III. DÉBATS ASSEMBLÉE NATIONALE DU 9 NOVEMBRE 2010

M. le président. Je suis saisi d'un amendement n° 175 tendant à supprimer l'article 78.

La parole est à Mme Laure de La Raudière.

Mme Laure de La Raudière. L'article 78 du projet de loi modifie significativement le statut de jeune entreprise innovante pour diminuer de façon progressive les aides sous forme d'exonération des charges sociales patronales à la fin de la quatrième année de l'entreprise innovante.

Le statut de jeune entreprise innovante concerne plus de 2 000 entreprises indépendantes, principalement dans les secteurs de la biotechnologie et du numérique, secteurs en forte croissance, sur lesquels la France peut assurer un leadership dans le futur et où il existe encore des places à prendre sur le marché mondial.

Ces entreprises ont quelques spécificités : en général peu d'investissements matériels, de très fortes charges de personnels très qualifiés, 15 % de charges au minimum en recherche et développement ; elles ont aussi une très longue période de développement avant d'avoir des produits commercialisables sur le marché, de fortes périodes de risques, des difficultés à financer le haut de bilan, en particulier auprès des capitaux risqueurs, sur une durée aussi longue. Ces entreprises ont donc besoin d'être accompagnées dans la durée. Ce sont ces entreprises qui subissent de plein fouet le rabot du crédit impôt recherche. Celui-ci a été globalement maintenu pour les grands groupes et pour les PME industrielles, mais moins pour les PME à fortes charges de personnel qualifié.

Il est illusoire de croire que les jeunes entreprises innovantes sont moins fragiles à partir de la cinquième année, comme le suppose la modification du statut de jeune entreprise innovante incluse dans le projet de loi de finances. Ces jeunes entreprises ont bâti leur business plan avec leurs capitaux risqueurs sur huit ans, durée initiale du statut tel qu'il était inscrit dans la loi. Cette modification proposée dans le projet de loi de finances vient remettre en cause le business plan de ces entreprises, alors que la loi initiale a créé ce statut en 2004, donc il y a moins de huit ans.

M. le président. Veuillez conclure, madame de La Raudière !

Mme Laure de La Raudière. Je vais conclure rapidement, monsieur le président, mais le sujet est important.

M. le président. Tout est important !

Mme Laure de La Raudière. La France doit faire face à des enjeux de compétitivité et d'attractivité par rapport à des pays étrangers, que ce soit pour les investissements des capitaux risqueurs, pour nos entrepreneurs ou nos jeunes doctorants, face aux propositions qui leur sont faites par les Etats-Unis ou le Canada, et maintenant par l'Angleterre, si j'en crois les déclarations faites hier par le Premier ministre Cameron.

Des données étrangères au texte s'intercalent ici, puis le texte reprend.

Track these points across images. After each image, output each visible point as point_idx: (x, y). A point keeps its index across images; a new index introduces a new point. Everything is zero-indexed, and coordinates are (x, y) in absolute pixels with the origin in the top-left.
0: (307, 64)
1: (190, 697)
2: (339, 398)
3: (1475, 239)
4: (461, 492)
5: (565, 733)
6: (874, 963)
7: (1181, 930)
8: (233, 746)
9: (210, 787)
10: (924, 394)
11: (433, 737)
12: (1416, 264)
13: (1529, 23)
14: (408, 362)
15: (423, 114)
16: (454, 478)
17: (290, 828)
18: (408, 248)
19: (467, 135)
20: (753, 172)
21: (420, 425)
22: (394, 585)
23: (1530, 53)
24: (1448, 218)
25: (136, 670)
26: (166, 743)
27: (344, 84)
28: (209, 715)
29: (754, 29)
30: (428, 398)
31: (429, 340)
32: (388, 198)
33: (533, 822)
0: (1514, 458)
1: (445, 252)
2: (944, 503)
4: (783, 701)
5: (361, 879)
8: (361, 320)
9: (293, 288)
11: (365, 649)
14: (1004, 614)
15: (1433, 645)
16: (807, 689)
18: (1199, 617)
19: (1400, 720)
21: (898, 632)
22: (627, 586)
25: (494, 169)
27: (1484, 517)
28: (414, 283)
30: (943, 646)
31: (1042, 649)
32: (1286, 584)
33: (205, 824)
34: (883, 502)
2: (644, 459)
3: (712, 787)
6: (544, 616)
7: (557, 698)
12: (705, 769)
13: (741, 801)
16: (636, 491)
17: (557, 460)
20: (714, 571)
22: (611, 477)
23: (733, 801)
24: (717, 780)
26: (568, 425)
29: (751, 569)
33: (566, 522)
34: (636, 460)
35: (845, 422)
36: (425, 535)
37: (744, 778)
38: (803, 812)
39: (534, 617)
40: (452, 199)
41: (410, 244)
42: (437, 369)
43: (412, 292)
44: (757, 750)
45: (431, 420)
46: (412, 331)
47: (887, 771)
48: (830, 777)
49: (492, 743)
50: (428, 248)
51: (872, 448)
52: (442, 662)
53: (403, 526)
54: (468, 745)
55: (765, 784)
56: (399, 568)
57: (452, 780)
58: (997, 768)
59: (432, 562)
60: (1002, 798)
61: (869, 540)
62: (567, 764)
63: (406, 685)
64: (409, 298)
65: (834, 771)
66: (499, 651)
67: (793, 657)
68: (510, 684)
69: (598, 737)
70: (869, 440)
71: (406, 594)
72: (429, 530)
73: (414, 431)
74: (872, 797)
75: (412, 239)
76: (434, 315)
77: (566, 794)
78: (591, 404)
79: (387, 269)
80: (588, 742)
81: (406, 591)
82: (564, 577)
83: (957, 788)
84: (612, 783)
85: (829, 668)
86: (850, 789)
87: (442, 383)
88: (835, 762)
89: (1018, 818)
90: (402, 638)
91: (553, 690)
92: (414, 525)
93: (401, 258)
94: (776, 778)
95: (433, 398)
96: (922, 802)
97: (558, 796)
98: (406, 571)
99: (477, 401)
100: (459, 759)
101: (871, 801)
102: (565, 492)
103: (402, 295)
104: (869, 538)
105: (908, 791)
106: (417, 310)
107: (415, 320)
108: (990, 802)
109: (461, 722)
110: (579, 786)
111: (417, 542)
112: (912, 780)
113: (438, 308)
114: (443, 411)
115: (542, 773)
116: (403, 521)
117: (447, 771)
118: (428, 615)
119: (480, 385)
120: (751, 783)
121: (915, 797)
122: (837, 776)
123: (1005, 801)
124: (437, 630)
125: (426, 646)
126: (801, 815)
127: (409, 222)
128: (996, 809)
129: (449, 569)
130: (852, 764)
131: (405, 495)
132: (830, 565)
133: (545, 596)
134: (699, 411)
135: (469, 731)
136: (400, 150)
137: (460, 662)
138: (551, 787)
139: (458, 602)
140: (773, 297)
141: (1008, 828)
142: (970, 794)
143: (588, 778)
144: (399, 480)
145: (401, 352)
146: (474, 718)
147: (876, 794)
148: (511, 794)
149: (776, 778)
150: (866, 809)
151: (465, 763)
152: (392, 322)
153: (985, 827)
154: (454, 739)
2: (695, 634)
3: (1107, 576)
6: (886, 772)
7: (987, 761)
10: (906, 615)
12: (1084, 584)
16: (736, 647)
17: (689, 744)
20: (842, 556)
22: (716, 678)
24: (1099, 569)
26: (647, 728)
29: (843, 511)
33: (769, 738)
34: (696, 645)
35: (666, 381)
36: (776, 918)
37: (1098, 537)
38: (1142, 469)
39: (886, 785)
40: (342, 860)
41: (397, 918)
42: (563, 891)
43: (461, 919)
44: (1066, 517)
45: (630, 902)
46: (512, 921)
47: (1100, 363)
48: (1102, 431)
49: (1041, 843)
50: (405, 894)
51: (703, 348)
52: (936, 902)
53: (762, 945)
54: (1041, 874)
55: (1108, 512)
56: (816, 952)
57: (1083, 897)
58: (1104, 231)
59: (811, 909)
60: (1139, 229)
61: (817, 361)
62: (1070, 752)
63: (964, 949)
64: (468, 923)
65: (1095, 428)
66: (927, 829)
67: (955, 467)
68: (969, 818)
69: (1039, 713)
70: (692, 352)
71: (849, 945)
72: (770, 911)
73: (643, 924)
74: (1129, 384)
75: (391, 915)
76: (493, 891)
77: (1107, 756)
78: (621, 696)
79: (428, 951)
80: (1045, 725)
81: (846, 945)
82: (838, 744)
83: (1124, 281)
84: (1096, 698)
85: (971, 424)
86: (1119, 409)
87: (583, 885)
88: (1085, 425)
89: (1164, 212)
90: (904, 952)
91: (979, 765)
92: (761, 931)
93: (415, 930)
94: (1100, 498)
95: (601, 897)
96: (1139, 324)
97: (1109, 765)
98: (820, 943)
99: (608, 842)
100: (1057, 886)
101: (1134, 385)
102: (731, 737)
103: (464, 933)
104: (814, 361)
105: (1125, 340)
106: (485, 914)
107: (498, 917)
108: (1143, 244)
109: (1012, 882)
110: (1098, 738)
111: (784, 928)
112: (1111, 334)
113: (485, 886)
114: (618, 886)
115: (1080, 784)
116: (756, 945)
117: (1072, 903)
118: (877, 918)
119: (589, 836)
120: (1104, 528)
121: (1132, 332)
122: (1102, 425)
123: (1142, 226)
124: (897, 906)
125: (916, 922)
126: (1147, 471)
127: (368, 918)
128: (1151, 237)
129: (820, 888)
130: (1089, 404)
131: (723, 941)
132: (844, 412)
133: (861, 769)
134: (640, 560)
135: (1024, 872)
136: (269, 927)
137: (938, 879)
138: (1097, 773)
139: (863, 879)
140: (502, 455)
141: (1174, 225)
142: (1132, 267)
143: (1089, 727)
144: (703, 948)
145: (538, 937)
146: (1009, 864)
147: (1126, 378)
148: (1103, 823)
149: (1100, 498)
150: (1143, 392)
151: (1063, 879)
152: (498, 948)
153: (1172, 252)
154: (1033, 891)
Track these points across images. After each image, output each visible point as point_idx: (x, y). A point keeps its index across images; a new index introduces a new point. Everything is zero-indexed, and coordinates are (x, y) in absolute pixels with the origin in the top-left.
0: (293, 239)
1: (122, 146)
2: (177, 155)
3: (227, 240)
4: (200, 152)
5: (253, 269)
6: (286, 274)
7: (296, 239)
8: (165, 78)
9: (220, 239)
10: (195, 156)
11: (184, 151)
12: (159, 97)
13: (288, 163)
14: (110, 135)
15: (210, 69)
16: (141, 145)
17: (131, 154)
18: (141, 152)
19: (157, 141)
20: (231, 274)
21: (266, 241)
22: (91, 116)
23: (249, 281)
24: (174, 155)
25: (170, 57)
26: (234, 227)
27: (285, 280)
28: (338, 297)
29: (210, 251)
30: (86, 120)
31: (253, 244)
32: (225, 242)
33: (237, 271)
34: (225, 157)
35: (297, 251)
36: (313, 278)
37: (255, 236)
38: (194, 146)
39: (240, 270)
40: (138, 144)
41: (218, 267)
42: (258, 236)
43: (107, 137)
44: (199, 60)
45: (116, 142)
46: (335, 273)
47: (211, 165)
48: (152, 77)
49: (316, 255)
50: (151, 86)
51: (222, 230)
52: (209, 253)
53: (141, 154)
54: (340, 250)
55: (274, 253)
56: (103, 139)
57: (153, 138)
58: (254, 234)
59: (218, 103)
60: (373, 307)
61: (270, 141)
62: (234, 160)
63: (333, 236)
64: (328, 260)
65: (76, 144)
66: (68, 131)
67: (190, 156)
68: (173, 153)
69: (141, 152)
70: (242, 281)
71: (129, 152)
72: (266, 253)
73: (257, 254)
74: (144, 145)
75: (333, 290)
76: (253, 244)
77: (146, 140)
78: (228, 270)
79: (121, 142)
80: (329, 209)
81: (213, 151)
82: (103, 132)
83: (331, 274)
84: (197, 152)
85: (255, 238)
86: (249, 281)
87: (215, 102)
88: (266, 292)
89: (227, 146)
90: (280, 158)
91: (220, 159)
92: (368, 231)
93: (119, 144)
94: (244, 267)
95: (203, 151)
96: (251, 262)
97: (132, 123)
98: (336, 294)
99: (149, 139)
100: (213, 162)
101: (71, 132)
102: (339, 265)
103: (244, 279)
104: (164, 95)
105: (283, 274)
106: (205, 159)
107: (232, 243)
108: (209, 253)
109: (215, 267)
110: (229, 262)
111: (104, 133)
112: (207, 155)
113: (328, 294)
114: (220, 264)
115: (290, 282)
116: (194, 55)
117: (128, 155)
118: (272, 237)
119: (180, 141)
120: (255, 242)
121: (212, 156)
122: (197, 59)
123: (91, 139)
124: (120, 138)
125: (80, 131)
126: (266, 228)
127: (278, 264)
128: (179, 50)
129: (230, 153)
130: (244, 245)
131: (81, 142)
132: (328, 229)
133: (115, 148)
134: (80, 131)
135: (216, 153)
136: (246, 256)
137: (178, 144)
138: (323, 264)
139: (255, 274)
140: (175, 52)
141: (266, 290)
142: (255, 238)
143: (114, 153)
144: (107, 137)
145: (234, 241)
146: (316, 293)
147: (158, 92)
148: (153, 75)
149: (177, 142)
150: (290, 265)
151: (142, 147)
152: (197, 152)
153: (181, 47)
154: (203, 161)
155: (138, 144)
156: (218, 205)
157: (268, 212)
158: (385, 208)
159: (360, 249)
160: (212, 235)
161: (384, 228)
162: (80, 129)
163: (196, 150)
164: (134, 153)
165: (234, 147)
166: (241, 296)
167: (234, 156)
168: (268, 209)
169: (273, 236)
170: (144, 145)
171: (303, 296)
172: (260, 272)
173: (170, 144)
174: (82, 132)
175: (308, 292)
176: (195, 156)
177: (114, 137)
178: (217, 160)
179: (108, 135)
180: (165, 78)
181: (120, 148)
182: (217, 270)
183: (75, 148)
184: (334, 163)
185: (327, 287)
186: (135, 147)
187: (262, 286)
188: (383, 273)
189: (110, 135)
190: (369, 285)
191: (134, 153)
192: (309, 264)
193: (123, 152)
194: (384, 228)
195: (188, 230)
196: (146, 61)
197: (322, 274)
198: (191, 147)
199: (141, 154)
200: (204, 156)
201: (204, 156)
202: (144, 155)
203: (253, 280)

Chers collègues, le statut de JEI permet la création d'emplois en France dans des secteurs innovants. Voilà pourquoi je vous demande d'adopter mon amendement.

M. le président. Quel est l'avis de la commission ?

M. Jean-Pierre Gorges, rapporteur spécial de la commission des finances, de l'économie générale et du contrôle budgétaire. Défavorable.

La commission des finances n'a pas examiné cet amendement. Celui-ci propose de maintenir un dispositif intéressant pour les entreprises, ce que je comprends parfaitement. Mais il se cumule aujourd'hui avec un dispositif de crédit impôt recherche largement favorable à ce type d'activité. (Mme de La Raudière manifeste son désaccord.)

À titre personnel, j'estime que la proposition du Gouvernement est satisfaisante.

Il y a en revanche une vraie difficulté pour les entreprises qui bénéficient déjà du dispositif. L'amendement n° 176, que nous allons examiner bientôt, me semble plus intéressant à ce sujet.

M. le président. Quel est l'avis du Gouvernement ?

M. François Baroin, ministre du budget . Défavorable.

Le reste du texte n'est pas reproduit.